C.A.s are events which occur as a result of a traffic or BER alarm to indicate the condition of the received signal. There are three main C.A.s

1. AIS indication (internal to the multiplexer) 2. RDI or REI inserted on the return path overhead 3. Path protection switch

The operator can configure C.A.s on or off for the complete NE or for each alarm type. For a C.A. to be enabled all the following conditions must be true.

The feature is enabled (e.g. Path Trace) Alarm report set to ON or Monitor C.A.s are enabled on the NE The C.A. is enabled for the alarm type

The multiplex section is terminated at NE B. An MS-EXC alarm is raised due to the excessive errors on the signal.

The MS-EXC alarm causes the following C.A.s. a) MS-RDI is inserted on the return path overhead b) AIS is inserted on the path overhead of unterminated (through) connections c) AIS is inserted on terminated (add-drop) connections.

The MS-RDI consequent action causes the MS-RDI alarm to be raised at NE A.

AIS on the path overhead cause the AU-AIS or TU-AIS alarms.

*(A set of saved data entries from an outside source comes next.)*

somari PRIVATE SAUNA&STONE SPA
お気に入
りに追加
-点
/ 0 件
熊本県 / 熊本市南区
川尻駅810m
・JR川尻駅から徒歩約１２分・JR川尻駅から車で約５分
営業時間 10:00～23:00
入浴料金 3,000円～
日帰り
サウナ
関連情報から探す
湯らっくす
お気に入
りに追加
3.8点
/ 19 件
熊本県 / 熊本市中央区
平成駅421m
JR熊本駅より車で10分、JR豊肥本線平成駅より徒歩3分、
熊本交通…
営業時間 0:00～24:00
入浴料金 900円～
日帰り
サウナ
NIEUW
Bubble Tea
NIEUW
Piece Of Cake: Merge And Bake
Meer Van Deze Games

HP-RDI is inserted in the overhead of the return path.

AIS is not understood very well. When it is seen it is an implication that something is wrong upstream. It does not indicate that the failure is on that NE! You therefore need to work upstream to find the source of the problem. Need to distinguish between AIS signal (Signal of all 1s) and the AIS alarm where AIS is raised. Purpose of AIS is to reduce the number of alarms in the network. (Standards) For example if an RS-TIM was raised on an NE, the alarm would be reported on all NEs downstream potentially. However AIS passes downstream and the NEs do not report it except on the NEs which have protected connections.

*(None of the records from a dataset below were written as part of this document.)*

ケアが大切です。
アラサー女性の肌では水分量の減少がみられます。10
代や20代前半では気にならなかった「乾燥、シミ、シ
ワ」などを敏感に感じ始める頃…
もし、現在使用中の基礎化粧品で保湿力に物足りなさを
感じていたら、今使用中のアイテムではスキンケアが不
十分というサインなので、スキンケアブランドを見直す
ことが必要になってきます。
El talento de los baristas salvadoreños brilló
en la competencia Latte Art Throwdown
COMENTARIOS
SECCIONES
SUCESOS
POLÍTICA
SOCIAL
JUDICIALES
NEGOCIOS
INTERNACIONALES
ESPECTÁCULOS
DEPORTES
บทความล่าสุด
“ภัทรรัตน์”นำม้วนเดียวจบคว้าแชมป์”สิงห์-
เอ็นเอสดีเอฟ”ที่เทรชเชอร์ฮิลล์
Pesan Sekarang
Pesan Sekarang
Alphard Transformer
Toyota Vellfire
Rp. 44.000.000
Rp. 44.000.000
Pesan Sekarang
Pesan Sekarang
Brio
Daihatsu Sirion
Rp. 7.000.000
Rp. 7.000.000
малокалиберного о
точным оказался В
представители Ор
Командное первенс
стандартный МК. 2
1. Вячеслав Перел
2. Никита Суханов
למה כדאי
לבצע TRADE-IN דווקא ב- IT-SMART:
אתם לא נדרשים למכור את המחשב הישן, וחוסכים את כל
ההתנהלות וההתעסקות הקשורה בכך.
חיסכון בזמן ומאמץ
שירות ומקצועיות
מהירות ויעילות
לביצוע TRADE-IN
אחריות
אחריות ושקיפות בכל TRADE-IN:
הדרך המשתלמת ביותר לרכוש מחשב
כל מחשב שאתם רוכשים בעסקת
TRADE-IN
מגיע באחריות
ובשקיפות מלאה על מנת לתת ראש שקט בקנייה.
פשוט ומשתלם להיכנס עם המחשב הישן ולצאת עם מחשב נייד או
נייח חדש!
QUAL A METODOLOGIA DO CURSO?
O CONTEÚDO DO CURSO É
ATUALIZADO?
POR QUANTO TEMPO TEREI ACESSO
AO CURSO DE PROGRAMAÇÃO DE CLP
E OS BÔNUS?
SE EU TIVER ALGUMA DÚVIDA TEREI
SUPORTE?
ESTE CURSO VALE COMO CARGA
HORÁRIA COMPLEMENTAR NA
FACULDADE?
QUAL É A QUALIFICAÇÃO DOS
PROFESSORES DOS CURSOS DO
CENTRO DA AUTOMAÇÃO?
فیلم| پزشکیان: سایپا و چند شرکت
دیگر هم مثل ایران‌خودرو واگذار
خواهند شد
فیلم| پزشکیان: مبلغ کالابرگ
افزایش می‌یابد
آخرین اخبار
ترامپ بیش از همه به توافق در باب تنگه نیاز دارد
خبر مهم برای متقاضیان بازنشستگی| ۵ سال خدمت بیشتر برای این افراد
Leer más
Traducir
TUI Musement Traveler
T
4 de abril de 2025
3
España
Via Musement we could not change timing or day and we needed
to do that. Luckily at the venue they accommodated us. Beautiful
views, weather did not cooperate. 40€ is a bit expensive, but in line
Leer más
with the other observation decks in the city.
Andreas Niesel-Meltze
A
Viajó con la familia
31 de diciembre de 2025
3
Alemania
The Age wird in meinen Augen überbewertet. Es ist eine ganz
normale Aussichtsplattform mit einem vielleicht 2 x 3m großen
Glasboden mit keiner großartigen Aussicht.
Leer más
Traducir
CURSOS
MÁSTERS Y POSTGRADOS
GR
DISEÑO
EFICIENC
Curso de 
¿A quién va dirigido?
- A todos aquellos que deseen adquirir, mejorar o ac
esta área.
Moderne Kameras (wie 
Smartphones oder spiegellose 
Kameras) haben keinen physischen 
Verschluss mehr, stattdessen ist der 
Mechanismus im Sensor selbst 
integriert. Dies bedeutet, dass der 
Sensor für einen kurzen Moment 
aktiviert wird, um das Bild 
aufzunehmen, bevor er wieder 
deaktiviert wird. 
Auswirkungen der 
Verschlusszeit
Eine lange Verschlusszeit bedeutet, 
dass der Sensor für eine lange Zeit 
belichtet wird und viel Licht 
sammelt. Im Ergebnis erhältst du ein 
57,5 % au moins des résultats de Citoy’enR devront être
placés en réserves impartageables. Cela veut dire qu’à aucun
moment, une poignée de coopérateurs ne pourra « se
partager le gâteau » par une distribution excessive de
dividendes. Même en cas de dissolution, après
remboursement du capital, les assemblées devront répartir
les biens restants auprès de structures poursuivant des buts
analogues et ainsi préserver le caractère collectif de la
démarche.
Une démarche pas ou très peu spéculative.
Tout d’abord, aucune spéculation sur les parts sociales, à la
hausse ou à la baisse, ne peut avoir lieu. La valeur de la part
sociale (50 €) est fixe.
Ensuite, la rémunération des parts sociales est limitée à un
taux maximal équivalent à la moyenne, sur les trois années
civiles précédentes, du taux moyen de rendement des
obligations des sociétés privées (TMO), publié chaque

Trace Identifier Mismatch (TIM)

Important when provisioning or changing a network setup In SONET TIM needs to be detected for 30 mins for this reason Only likely to be seen when connecting fibers and setting up connections. NOT AFTER unless the network is being reconfigured Purpose TIM- a message is put in the header to identify the VC. It will travel with the VC throughout the network until the path is terminated. If the J0 byte is reported incorrectly over a sequence of 16 frames, the alarm is raised. Default values: TX-unallocated RX-unallocated Therefore the alarm will be raised and it urges the user to set up the Trace Identifier NOTE: It can be used to detect LOS alarm on Single Fibre Working due to the reflection of the laser Energis)

Payload Mismatch (PLM)

PLM - Located in the V5 byte PLM purpose - is to report that the payload received is not what the NE was expecting Low Order VC-12 Payload = 2 Low Order VC-3 Payload = 4 High Order VC-4 Payload = 2 The alarm is not that useful as the start and end of the path automatically configure themselves. The trib card that creates the VC will configure the label Possible that something else might be reported I.e. from a vendors equipment. If the C2 byte = 0, then there is no payload and is unequipped with a payload and the UNEQUIP alarm is raised.

Remote Monitoring
Remote Monitoring allows the original sender of the data to observe that the quality of the data has been sent correctly. Used mainly when data is travelling across various vendors equipment How is this done? - G1 byte The G1 byte in the overhead in the return VC-4 will have 110 in it which means RDI If HP-EXC arrives at Deutsch Telecom terminating NE expect REI but actually both are sent back. However RDI masks REI. RDI EXC alarm & REI - DEG alarm different thresholds

RDI (Remote Defect Indication)

Used to communicate back to sender how well their signal is being received Example application: Signal originates in network A. OperatorA wants to know if signal is arriving safely. But A has no jurisdiction over B - wont see DEFECTs detected in B. Solution = remote monitoring - RDI and REI.